# Buying a GPU in hyderabad



## lethalweaponforever (Nov 15, 2011)

Does anyone here know where I can (reliably) buy a GPU in hyderabad/secunderabad. I've just moved here from Chennai and am looking for some 'Ritchie Street' style place here to buy a MSi 6790..

Any help would be appreciated.


----------



## azzu (Nov 15, 2011)

Chenoy Trade centre (CTC)..at praradise secundrabad..
similar to your ritchie street..
a big comercial complex full of computer stores..
get ready to face Noobish shopkeepers,,
although i doubt u cud find that specific GPU if u do it will surely b exorbitantly priced..


----------



## lethalweaponforever (Nov 15, 2011)

Exorbitantly priced? Sorry if I'm being a complete idiot here, but I though the 6790 series was a budget series. I've seen websites price the card at 150$ which loosely translates to about 8000 - 9000 Rs. 
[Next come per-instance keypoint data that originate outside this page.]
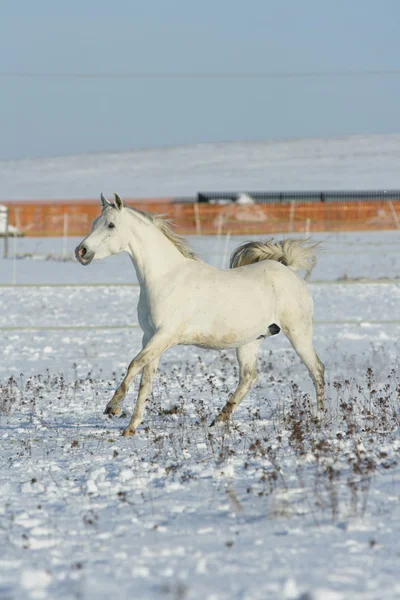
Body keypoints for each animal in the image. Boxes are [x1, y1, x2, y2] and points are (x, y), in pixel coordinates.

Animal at [76, 196, 324, 436]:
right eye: (94, 222)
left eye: (110, 224)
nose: (81, 252)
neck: (165, 278)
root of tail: (290, 270)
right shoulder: (150, 337)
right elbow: (146, 380)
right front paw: (131, 427)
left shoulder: (165, 336)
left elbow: (134, 365)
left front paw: (113, 407)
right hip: (251, 341)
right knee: (249, 378)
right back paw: (219, 419)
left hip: (298, 334)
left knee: (316, 370)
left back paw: (320, 418)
Or have I been living in a seriously deep hole in the ground for the last two years?


----------



## smltngs (Nov 15, 2011)

I experienced  the ignorance of ctc shopkeepers when I brought my system. Most of them dont know anything about high end parts especially graphic cards. I too would like to know any shops in ctc with decent prices for gpus.


----------



## smltngs (Nov 26, 2011)

OT: Are shops open at ctc on sunday (atleast a few).Anyone know good computer shops at dilshuknagar.


----------